I know how much you love GOOD coffee. That's why I thought I'd tell you about a FREE (yes, that's FREE) Starbucks Latte if you go into one until noon today. I'm in one now. All you have to do is tell them your name. BECAUSE THEY CARE ABOUT YOU AND WHO YOU ARE. They're just like that.

"We promise to make your coffee just the way you like it. That's why we put your name on it. After all, it's personal."

It's quite incredible really. How they knew that I like my milk steamed to oblivion, with no texture, with charcoal coffee, I don't know. They must have got it from my name!


----------



## garydyke1 (Mar 9, 2011)

Starbucks sell coffee???


----------



## Fran (Dec 27, 2010)

Depends where you draw the line.

This is a promo shot. A PROMO SHOT. Eugh.


----------



## SlowRoast (Sep 24, 2010)

They couldn't pay me to drink that. Apparently the name thing Has Bean about in America for ages.

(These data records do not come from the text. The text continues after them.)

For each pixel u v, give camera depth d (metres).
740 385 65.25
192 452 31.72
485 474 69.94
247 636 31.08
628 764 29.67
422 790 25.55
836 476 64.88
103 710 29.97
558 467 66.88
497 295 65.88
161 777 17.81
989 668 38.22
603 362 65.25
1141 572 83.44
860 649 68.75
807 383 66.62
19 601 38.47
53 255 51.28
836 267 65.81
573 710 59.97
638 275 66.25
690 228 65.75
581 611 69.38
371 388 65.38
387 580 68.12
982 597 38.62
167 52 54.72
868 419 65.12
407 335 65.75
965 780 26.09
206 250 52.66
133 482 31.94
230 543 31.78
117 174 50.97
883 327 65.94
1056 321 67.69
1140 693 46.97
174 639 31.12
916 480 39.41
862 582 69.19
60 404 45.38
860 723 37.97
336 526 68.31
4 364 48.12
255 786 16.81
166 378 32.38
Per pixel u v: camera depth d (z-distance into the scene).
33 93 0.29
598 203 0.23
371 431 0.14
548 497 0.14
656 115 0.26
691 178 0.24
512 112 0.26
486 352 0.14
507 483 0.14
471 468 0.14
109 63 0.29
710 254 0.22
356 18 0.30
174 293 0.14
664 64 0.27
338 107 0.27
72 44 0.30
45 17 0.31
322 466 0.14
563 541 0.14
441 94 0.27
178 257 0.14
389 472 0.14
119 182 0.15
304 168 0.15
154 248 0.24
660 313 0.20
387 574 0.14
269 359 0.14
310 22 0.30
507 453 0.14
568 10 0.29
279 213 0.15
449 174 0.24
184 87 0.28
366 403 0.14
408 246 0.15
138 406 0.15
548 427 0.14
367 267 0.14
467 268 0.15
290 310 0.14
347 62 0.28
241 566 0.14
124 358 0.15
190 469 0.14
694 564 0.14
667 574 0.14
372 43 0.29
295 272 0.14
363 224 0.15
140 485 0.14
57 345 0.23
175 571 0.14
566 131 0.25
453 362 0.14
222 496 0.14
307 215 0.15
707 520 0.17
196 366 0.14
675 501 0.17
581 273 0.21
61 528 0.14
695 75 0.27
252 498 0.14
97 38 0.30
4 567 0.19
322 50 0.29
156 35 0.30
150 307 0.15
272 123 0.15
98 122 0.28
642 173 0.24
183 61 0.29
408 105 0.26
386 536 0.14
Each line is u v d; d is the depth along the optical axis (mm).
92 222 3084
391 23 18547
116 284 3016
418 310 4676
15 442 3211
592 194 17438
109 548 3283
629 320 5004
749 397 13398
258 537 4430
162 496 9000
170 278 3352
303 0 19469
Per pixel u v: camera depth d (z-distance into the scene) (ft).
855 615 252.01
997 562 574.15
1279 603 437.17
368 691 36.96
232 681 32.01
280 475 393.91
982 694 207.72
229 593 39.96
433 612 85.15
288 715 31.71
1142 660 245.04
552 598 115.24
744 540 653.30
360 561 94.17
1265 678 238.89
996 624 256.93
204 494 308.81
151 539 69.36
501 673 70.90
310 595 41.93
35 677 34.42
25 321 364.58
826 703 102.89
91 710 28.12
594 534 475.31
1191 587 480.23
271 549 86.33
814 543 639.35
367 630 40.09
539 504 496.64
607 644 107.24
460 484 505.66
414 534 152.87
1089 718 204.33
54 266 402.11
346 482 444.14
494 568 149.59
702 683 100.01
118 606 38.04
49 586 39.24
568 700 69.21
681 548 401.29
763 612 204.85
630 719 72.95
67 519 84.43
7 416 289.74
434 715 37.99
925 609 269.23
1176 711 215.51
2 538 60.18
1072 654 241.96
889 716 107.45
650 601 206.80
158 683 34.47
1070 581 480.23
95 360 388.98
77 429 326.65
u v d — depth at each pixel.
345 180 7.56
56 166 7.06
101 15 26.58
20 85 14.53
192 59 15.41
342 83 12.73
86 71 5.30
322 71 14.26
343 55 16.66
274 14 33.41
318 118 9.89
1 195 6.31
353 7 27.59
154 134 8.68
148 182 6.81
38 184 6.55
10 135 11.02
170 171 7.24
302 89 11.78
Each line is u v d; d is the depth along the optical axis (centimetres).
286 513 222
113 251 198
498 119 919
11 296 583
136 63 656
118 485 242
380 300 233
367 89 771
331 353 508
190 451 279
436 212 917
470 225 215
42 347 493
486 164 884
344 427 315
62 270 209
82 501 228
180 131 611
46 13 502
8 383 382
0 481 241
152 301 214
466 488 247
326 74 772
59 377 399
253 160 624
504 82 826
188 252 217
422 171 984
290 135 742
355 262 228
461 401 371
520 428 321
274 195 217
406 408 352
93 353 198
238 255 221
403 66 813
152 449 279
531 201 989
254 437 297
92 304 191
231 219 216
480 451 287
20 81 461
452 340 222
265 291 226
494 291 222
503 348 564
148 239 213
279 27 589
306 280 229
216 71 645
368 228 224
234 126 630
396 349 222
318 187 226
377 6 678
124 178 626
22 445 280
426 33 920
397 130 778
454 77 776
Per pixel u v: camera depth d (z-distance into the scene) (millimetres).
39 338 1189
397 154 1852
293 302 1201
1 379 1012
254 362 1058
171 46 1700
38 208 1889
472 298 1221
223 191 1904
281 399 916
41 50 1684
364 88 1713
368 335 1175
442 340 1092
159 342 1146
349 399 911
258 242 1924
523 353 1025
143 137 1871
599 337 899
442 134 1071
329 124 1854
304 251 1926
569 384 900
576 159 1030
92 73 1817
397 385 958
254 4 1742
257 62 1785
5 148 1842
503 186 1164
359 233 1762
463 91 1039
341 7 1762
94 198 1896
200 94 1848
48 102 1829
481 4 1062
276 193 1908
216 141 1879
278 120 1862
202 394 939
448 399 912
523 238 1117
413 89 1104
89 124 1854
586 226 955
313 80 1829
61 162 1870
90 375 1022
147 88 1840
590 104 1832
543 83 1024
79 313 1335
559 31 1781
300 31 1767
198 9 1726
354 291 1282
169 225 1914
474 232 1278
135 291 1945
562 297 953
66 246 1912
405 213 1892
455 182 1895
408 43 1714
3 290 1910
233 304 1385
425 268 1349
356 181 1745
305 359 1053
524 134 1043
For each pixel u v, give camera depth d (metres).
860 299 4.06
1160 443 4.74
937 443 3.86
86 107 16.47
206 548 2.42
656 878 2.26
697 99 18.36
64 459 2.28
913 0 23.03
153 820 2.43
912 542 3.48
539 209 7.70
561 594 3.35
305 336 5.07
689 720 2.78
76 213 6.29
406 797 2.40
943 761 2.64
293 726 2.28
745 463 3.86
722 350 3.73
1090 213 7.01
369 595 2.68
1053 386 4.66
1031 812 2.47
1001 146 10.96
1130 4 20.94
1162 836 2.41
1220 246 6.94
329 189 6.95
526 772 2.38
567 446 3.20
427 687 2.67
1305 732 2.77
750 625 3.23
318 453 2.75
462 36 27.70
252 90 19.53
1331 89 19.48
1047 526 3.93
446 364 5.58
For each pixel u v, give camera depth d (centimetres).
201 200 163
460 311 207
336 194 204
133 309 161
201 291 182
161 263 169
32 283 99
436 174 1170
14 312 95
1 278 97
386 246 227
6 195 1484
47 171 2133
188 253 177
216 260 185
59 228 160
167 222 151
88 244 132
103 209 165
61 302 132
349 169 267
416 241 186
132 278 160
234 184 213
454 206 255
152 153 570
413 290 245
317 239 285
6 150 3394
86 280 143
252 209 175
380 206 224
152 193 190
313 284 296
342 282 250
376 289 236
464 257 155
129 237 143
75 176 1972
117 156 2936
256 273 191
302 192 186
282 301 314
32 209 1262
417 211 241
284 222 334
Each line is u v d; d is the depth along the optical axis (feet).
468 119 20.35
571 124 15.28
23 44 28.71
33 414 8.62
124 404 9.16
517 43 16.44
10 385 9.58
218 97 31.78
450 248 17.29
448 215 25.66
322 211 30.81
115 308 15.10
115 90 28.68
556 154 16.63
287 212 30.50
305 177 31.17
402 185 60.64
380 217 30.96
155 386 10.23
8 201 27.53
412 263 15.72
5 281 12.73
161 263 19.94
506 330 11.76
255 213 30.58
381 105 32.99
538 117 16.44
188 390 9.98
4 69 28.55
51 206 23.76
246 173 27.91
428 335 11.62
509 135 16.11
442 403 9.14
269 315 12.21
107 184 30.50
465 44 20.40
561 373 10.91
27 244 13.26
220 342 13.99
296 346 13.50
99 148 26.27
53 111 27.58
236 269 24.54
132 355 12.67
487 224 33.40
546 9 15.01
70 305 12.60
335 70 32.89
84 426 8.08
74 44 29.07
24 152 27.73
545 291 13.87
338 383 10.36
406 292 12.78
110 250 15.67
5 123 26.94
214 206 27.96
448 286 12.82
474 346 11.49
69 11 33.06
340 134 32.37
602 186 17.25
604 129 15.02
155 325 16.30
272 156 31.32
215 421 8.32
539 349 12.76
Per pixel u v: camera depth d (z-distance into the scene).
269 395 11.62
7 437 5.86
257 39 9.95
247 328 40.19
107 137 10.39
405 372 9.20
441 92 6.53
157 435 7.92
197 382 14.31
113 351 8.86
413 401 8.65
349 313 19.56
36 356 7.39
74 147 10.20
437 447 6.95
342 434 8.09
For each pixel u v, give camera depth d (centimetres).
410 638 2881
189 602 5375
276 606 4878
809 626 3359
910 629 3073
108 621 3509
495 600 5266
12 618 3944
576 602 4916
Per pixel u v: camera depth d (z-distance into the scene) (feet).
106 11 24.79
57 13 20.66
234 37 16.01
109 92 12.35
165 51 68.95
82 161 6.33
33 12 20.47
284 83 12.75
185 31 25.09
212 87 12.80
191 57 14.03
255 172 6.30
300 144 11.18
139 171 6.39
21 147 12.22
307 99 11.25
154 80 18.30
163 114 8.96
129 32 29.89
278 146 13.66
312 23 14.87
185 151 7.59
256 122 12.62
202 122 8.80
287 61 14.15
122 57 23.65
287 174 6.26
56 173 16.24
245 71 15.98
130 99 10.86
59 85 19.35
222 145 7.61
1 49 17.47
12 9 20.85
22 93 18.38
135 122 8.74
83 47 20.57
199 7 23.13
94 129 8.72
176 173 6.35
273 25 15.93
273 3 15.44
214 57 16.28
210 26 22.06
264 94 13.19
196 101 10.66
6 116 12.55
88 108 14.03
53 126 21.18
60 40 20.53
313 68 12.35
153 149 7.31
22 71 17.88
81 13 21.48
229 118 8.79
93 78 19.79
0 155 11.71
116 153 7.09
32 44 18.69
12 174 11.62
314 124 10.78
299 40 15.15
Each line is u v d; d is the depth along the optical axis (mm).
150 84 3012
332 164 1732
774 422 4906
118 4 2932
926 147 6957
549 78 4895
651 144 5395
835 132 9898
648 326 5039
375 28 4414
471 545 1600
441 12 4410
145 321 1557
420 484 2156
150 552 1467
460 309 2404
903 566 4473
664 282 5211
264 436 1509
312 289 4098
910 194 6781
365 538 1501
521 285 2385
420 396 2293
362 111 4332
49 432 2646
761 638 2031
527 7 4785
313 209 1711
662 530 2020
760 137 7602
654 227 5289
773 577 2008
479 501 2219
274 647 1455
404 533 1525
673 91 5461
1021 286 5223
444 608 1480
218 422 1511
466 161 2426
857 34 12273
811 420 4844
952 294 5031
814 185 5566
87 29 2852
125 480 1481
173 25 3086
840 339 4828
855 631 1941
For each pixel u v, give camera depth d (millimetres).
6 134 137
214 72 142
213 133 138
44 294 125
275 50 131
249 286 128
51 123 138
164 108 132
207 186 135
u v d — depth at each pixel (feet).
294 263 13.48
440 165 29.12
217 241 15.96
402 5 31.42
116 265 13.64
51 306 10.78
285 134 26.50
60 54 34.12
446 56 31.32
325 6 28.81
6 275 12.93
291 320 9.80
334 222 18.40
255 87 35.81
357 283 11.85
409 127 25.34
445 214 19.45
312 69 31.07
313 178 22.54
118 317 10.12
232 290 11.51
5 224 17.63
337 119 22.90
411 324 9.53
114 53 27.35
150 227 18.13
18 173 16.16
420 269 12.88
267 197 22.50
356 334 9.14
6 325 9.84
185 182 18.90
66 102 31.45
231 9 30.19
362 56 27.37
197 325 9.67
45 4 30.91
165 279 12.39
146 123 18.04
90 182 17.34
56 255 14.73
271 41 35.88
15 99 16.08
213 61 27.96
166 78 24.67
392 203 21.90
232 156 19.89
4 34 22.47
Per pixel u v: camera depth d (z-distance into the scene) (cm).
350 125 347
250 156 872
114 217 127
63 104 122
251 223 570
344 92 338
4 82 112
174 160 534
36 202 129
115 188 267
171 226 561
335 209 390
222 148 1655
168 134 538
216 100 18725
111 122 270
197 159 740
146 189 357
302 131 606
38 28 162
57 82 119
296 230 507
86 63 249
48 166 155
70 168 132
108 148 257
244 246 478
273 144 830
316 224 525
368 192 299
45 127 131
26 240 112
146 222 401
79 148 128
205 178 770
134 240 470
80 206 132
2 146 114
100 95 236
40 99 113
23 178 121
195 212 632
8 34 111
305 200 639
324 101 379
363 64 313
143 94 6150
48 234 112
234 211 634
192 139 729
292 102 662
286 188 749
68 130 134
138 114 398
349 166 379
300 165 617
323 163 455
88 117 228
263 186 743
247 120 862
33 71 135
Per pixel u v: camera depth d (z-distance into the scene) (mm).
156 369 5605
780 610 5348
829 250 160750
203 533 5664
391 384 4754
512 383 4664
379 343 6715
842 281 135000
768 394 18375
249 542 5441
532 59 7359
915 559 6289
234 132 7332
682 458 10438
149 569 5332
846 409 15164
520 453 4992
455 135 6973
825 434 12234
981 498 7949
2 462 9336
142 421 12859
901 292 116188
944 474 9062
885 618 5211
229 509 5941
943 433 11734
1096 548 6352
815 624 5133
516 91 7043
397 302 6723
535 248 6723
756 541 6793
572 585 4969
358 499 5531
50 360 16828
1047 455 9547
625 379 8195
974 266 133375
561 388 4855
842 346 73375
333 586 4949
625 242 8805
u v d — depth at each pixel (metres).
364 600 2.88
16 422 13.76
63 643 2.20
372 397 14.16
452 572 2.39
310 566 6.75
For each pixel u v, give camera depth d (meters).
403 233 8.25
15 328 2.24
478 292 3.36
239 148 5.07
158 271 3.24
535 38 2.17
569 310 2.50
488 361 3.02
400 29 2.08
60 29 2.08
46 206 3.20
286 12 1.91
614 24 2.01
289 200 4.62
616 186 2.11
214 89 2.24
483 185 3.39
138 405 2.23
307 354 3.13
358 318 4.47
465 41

Those promo shots look worse than the ten second pours I used to pull with preground!


----------



## Earlepap (Jan 8, 2012)

It makes me laugh when companies can't even make it look good in advertising that probably costs a fortune to make. The Macdonalds one is classic - it looks like rather then pull an espresso they just filled a few cups with ditch water and got a 40-a-day tramp to hock some of his lung on top.


----------



## wastedhours (Jan 2, 2012)

However, food photography is a strange thing - want that burger looking nice and juicy? Pour some WD40 on it. Want to separate the lettuce layer from the burger? Whack some cotton wool in there.

At least the Starbucks one appears to be truer to the product you'll actually get


----------



## Monkey_Devil (Jul 11, 2011)

I haven't had a coffee from the big bad green mermaid since i was about 14. I don't think i ever thought it was drinkable...


----------



## Milesy (Mar 8, 2012)

I also declined joining my work friends going for one this morning. Bleurgh.


----------



## forzajuve (Feb 2, 2011)

Surely no one on here goes there? My memories are that it was a vast bucket of warm milk, only not as nice as it had a (very faint) taste of very bad coffee.

Though if they are giving it away for free they are getting closer to my statement of I wouldn't drink it if they paid me to!


----------



## coffeebean (Jan 26, 2010)

Starbucks free latte..............oh dear! They can't even give it away!!


----------



## Fran (Dec 27, 2010)

Well, I thought I'd go and try it! It's part of a whole new rebranding, claiming increased quality... blah blah blah. Sometimes you need bad coffee to remind you how good quality coffee is!


----------



## garydyke1 (Mar 9, 2011)

Pleasure is only fully appreciated by those who have experienced true pain ; )


----------



## brun (Dec 26, 2011)

id have had one if we had a Starbucks near work, its free afterall, cant be that bad


----------



## MikeHag (Mar 13, 2011)

This forum needs a thumbs down option


----------



## garydyke1 (Mar 9, 2011)

these can be used freely


----------



## hyperactivemind (Mar 1, 2012)

Ugh, I wouldn't trust a free bargain from Starbucks any day!


----------